The President of the Legislation Committee made a statement in the following terms - ``A delegation, comprising the Bailiff, myself, Senator Jeune, the Attorney General and the Greffier, met at our request the Rt. Hon. John Patten, Minister of State at the Home Office on Thursday 19th April, to discuss the implications for Jersey of the judgment of the European Court of Human Rights that a law which makes homosexual practices in private between two consenting adults illegal, was in breach of the European Convention on Human Rights. 

Very full and frank discussions took place from which it has become clear that the Convention contains no provisions which permit of any departure from that judgment. The Minister explained that that judgment was binding on Her Majesty's Government in the United Kingdom as a signatory to the Convention and that Her Majesty's Government had already taken steps to bring the law in Northern Ireland into line with that in the rest of the United Kingdom which was in conformity with the judgment."

"The Minister reminded the delegation that the Convention had been extended to Jersey at the request of the insular authorities and it was the responsibility of Her Majesty's Government to fulfill its international obligations by ensuring that Jersey law was not in breach of the Convention. He said that the customary law in Jersey regarding sodomy was in breach of the Convention and that it was therefore imperative that the law was changed and he hoped that the Island would legislate accordingly. He made it clear that, if the Island did not, then in order to fulfill its international obligations, the United Kingdom reluctantly would have no option but to legislate itself in this matter."
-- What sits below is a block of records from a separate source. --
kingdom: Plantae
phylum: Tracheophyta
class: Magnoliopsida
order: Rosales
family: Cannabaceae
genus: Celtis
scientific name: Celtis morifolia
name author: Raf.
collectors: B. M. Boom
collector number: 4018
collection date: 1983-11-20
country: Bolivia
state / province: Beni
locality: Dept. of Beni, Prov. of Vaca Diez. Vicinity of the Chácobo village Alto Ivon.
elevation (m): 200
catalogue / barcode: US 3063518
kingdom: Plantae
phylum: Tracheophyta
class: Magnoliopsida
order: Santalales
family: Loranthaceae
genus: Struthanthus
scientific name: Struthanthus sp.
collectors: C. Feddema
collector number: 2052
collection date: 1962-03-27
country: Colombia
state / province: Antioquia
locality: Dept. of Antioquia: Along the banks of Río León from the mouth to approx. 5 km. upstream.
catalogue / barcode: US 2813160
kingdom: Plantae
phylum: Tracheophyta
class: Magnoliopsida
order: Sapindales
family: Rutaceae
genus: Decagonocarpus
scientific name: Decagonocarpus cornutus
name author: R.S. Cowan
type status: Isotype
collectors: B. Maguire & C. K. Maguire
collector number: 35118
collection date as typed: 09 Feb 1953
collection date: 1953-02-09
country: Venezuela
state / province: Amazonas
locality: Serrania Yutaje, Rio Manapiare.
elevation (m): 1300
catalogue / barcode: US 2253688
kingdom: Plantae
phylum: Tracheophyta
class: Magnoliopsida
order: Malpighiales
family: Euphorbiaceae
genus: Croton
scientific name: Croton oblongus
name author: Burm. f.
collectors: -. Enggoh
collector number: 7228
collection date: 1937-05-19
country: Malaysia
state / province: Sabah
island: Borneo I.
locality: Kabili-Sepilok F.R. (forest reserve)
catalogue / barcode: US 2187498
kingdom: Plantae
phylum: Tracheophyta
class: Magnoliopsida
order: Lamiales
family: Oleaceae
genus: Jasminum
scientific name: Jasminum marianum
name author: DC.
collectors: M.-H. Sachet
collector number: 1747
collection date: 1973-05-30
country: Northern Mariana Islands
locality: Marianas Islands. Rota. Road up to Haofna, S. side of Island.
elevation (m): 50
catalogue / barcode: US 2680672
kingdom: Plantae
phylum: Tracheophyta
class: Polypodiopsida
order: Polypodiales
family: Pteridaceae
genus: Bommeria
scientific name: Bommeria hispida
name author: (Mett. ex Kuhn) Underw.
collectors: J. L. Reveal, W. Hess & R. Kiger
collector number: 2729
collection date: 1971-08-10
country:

This did not please Senator Dick Shenton who led a private contingent of States Members to attempt to block Jersey legalising homosexuality. This attempt was crushed by the UK Home Affairs Minister; it is recounted amusingly in Peter Crills A Little Brief Authority - the Jersey delegation troops in, Dick Shenton at head, ready to be belligerent. Minister - "Well, gentlemen, are you going to pass the legislation, or are we going to have to do it for you". Crill's acerbic comment: "collapse of stout party!".

However, the age of consent was 21. The Sexual Offences (Amendment) (Jersey) Law (1995_ - five years later - reduced the age of consent for sexual intercourse between males from 21 to 18.

The age of consent was equalised, regardless of sexual orientation, in 2001 at 16 in England, Scotland, and Wales. In Jersey, the age of consent has been equal since 2006. Again it lagged behind the UK.The debate saw some vile language from States members - words such as "buggery" were used by some members.

It is a measure of how the States have caught up that the discussion on gay marriage resolutely steered away from any such language, but it has been a long road!